Again With the Blockade! / Fernando Damaso

Fernando Damaso, 22 September 2015 — The hackneyed topic of the blockade or embargo continues to be among the priorities that the Cuban government demands that the United States of America resolve, the objective being to assure stable and mutually advantageous relations.

However, there is a matter that the American government should solve unilaterally, without trying to achieve any type of accord with the Cuban one, being that it was imposed on the latter. The argument turns out to be rather puerile, if one takes into account that when it came time to revoke the Platt Amendment (also imposed unilaterally by the American government), many conversations and accords  were mediated between both parties. In politics, to dialogue and reach agreements is a common practice, as seen throughout history. Pigheadedness has never led to anything positive.

Maintaining this position would make it seem, as many believe, that the Cuban government is not really interested in the end of the blockade, because up to now it has served as a cover-up to hide the government’s grave errors and inefficiency in the economic arena.

Besides, the blockade is a subject that began being dusted off a little more than 20 years ago, when the abundant subsidies received from the now-extinct Soviet Union and other socialist countries ceased. While these funds were flowing in–and even being squandered on foreign adventures of all kinds, and in pharoah-like and absurd national plans–nobody ever talked about the blockade. Moreover, if it was ever mentioned, it was as an object of ridicule–even unto calling it “a sieve,” being that Cuba, despite the blockade, did business with most of the countries of the world, with the exception of the United States.

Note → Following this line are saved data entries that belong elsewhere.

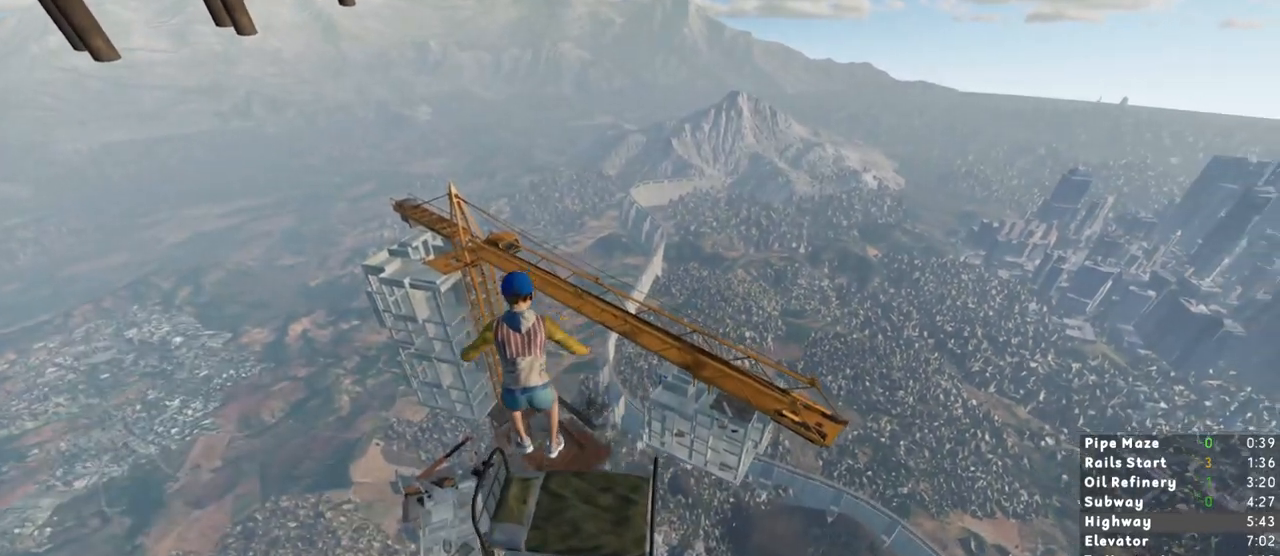
{"keys": ["shift", "w"], "mouse": [], "events": [[67, "ctrl", "up"], [100, "w", "up"], [150, "shift", "down"], [483, "w", "down"]]}
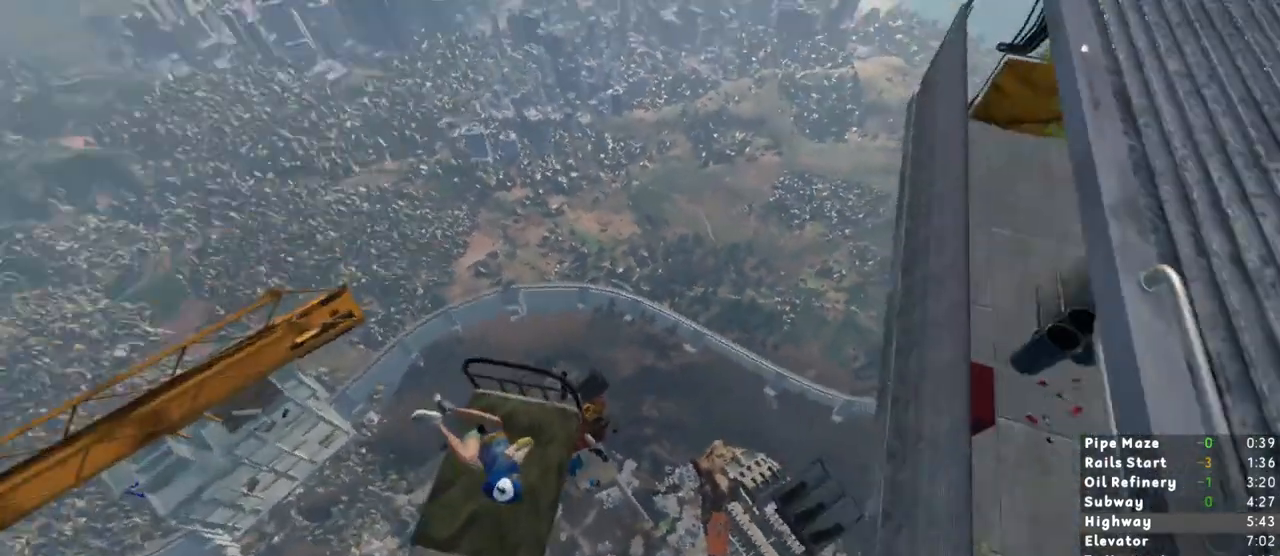
{"keys": ["shift", "w"], "mouse": [], "events": []}
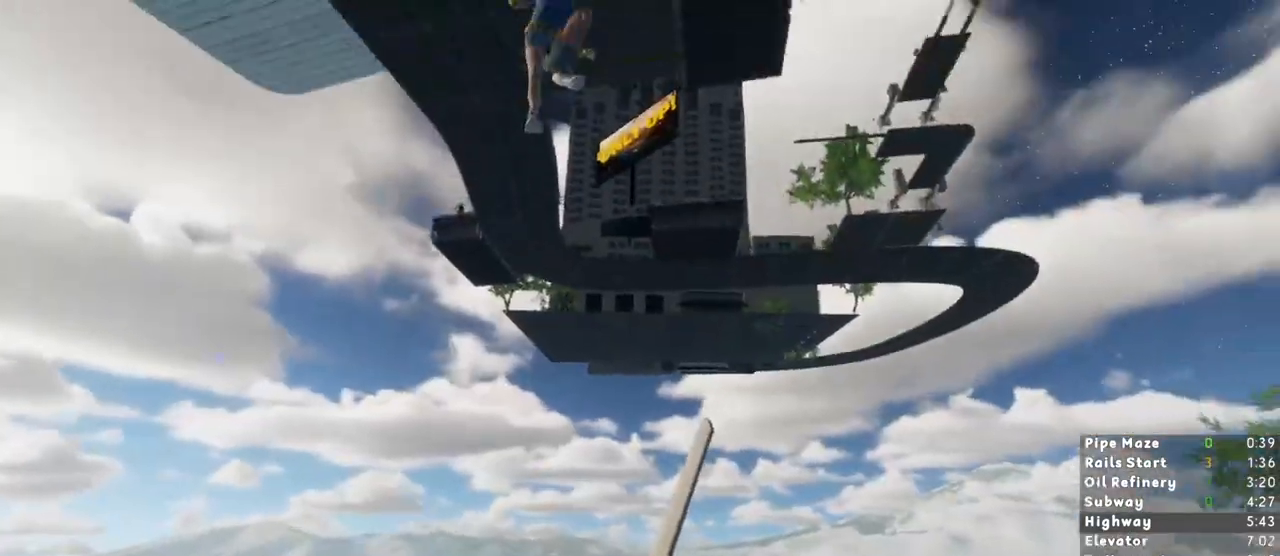
{"keys": ["shift", "w"], "mouse": [], "events": []}
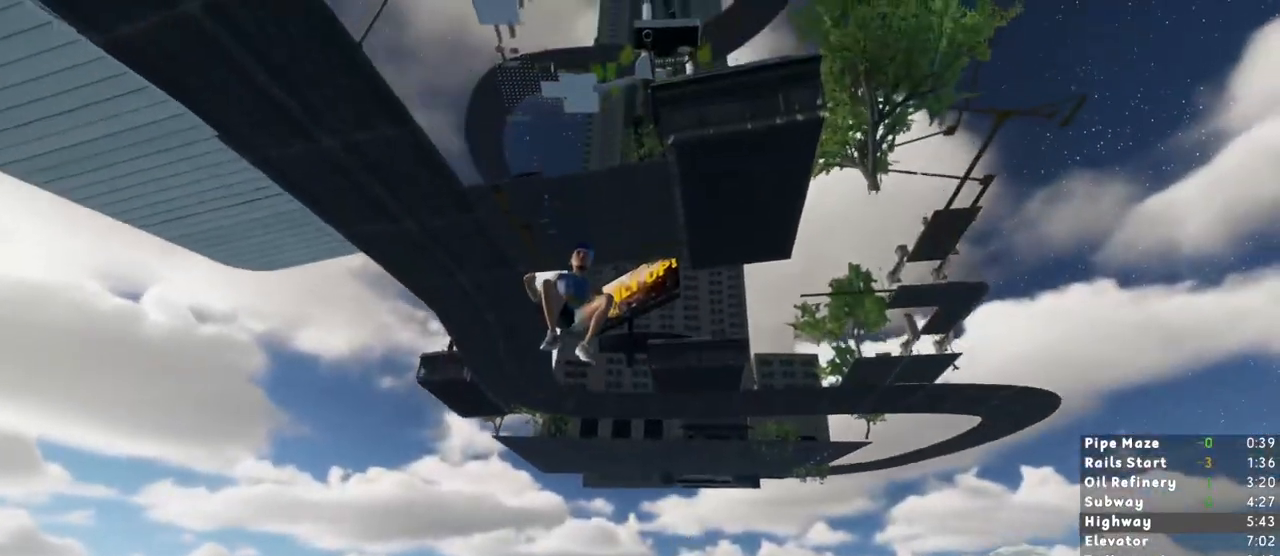
{"keys": ["shift", "w"], "mouse": [], "events": []}
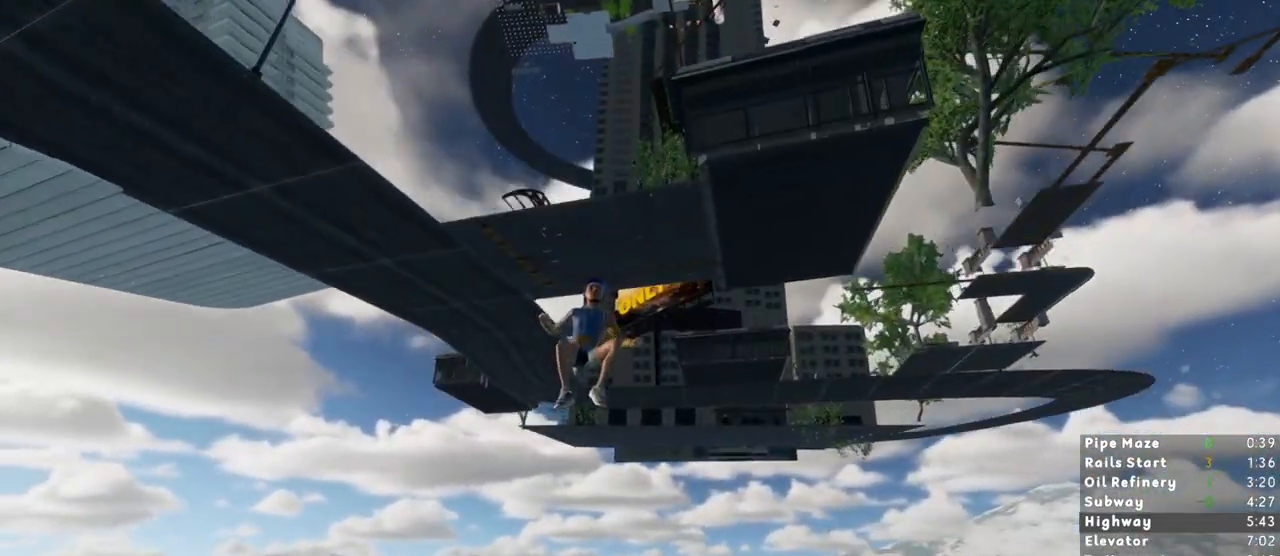
{"keys": ["shift", "w"], "mouse": [], "events": []}
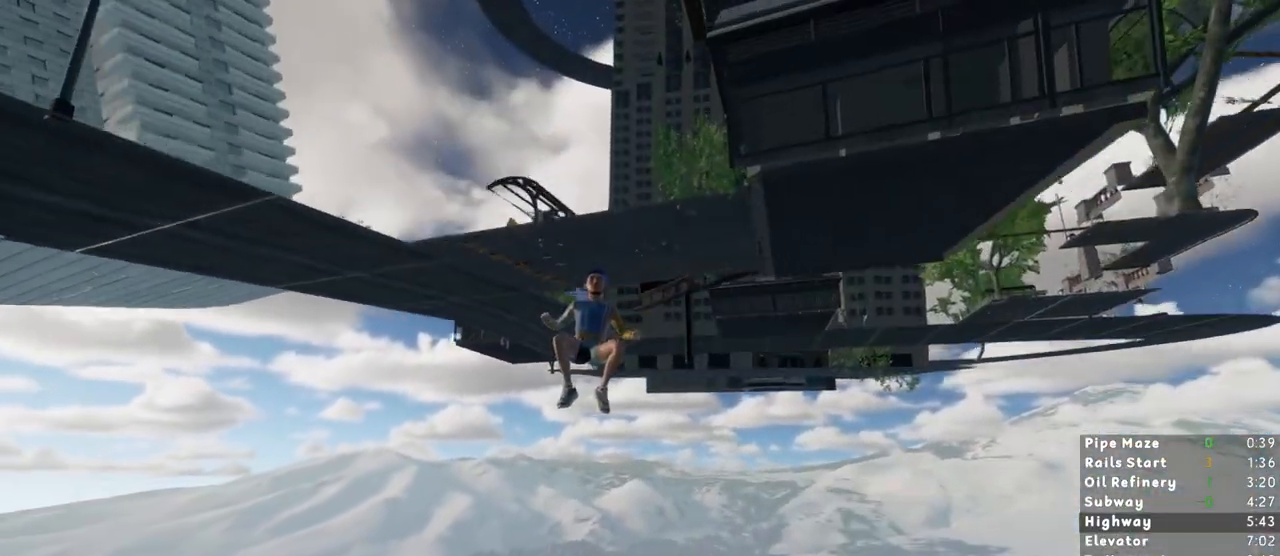
{"keys": ["shift", "w"], "mouse": []}
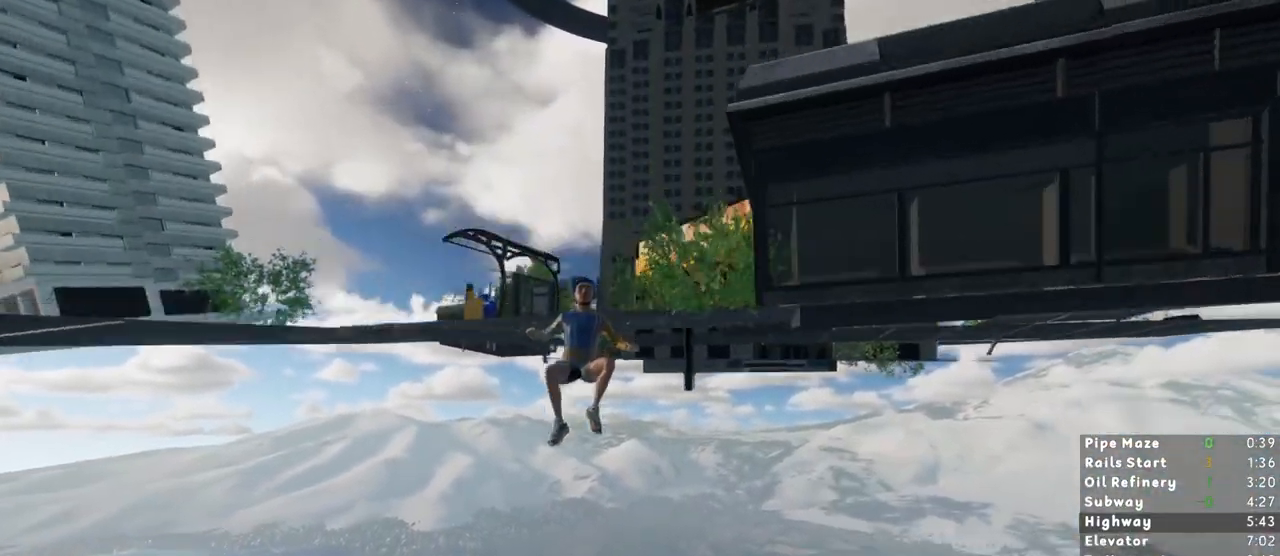
{"keys": ["shift", "w"], "mouse": [], "events": []}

It was as of then that the blockade started to be held responsible for all the ills of the nation, principally the economic ones–a view that continues to be maintained today, obviating the culpability of socialism as a failed system incapable of producing wealth and wellbeing.

As long as the Cuban government continues blaming its problems on others, and does not assume accountability as the primarily responsible party, the Nation will not come out of its prolonged economic, political and social crisis.